- _TASK REQUIREMENTS_
1. Reproduce the portion of the passage on complex systems that opens with the words containing "Structure and Dynamics" and closes with "depending on location.".
2. According to the passage on complex systems, why do interactions among elements vary depending on location? Answer in one to three sentences.
3. Answer these questions from the passage on complex systems:
(a) What range of element counts does "medium sized" cover?
(b) How are the elements themselves described?
(c) What two kinds of governance may interactions between elements follow?

- _PAGE EXTRACT_

Structure and Dynamics
A complex system is a ‘medium sized’ collection of elements interacting with one another in more or less simple ways. In this context, ‘medium sized’ ranges widely from more than two to hundreds of thousands, even millions of elements. Elements are themselves simple, or are treated as such at the current level of analysis. Interactions between elements are not restricted to particular functional forms and may be governed by linear equations or by nonlinear interactions such that levels of interaction and their effects may in turn depend on other features of the elements interacting. In most accounts interactions among elements are localized, often but not necessarily spatially, but in highly structured ways, so that every element does not interact with every other at all times. This means that interactions among elements vary depending on location.

- _SUPPLIED ENTRIES_
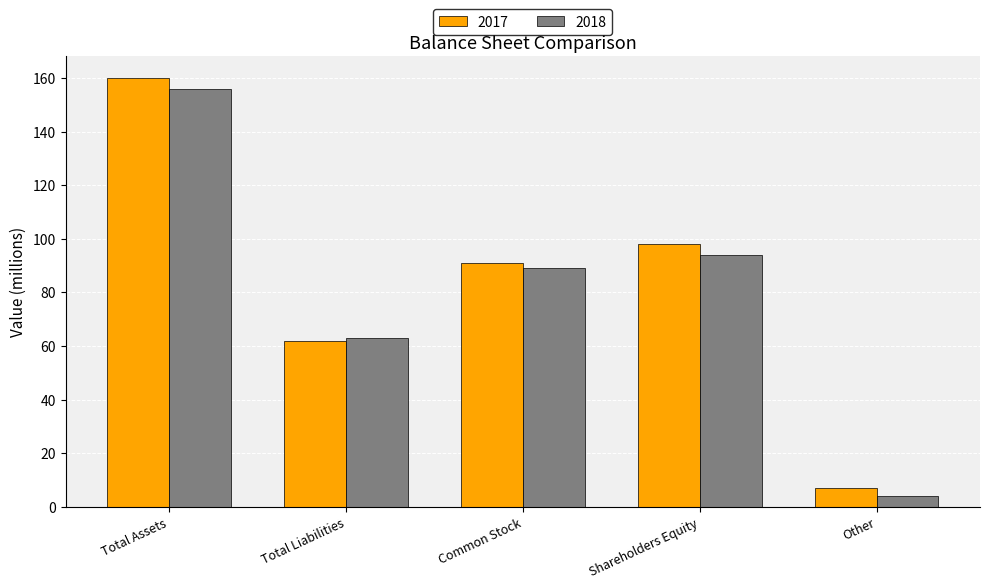

How many distinct data groups are displayed?

2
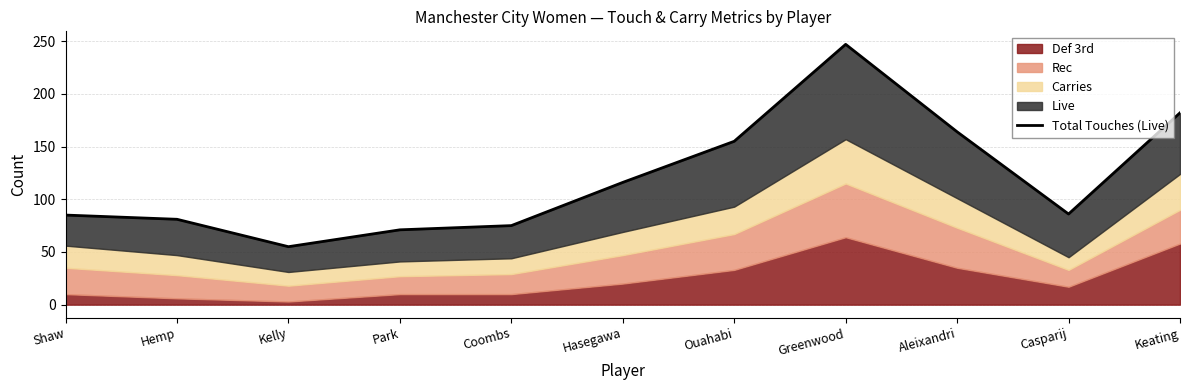

What is the difference between the second highest and minimum values?

127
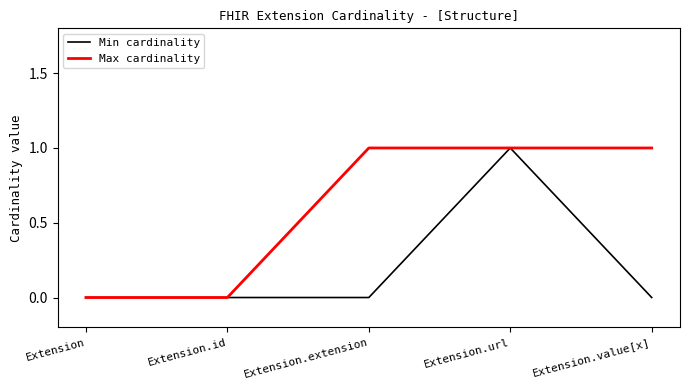

Is the value of Min cardinality at Extension.id greater than the value of Max cardinality at Extension.value[x]?

No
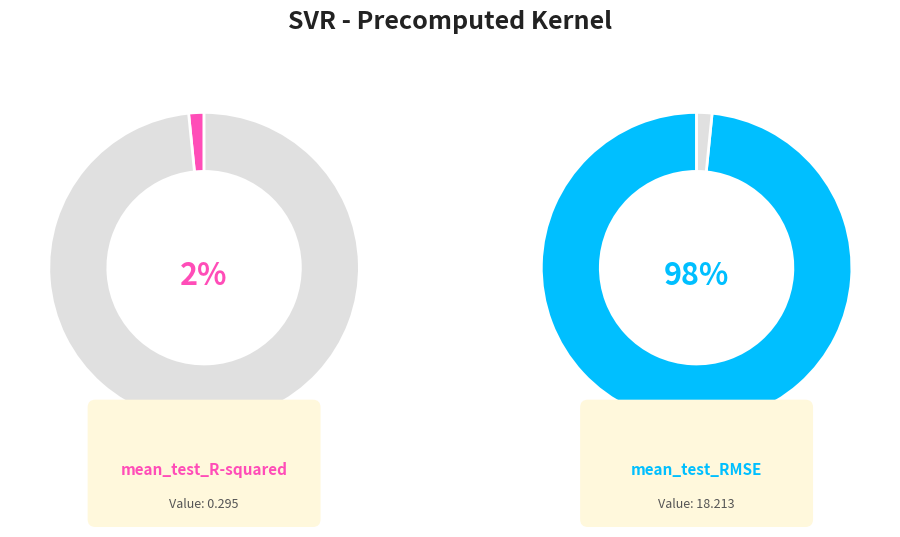

How many segments does this pie chart have?

2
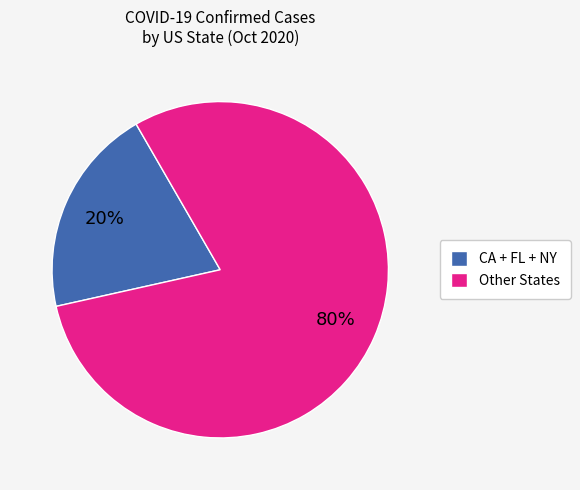

Is the sum of CA + FL + NY and Other States greater than half?

Yes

- _WRITTEN ANSWERS_
1.
Structure and Dynamics
A complex system is a ‘medium sized’ collection of elements interacting with one another in more or less simple ways. In this context, ‘medium sized’ ranges widely from more than two to hundreds of thousands, even millions of elements. Elements are themselves simple, or are treated as such at the current level of analysis. Interactions between elements are not restricted to particular functional forms and may be governed by linear equations or by nonlinear interactions such that levels of interaction and their effects may in turn depend on other features of the elements interacting. In most accounts interactions among elements are localized, often but not necessarily spatially, but in highly structured ways, so that every element does not interact with every other at all times. This means that interactions among elements vary depending on location.

2. Interactions among elements are localized in highly structured ways, so not every element interacts with every other element at all times. As a result, which interactions take place depends on where an element is.

3.
(a) From more than two to hundreds of thousands, even millions of elements.
(b) They are simple, or are treated as simple at the current level of analysis.
(c) Linear equations or nonlinear interactions.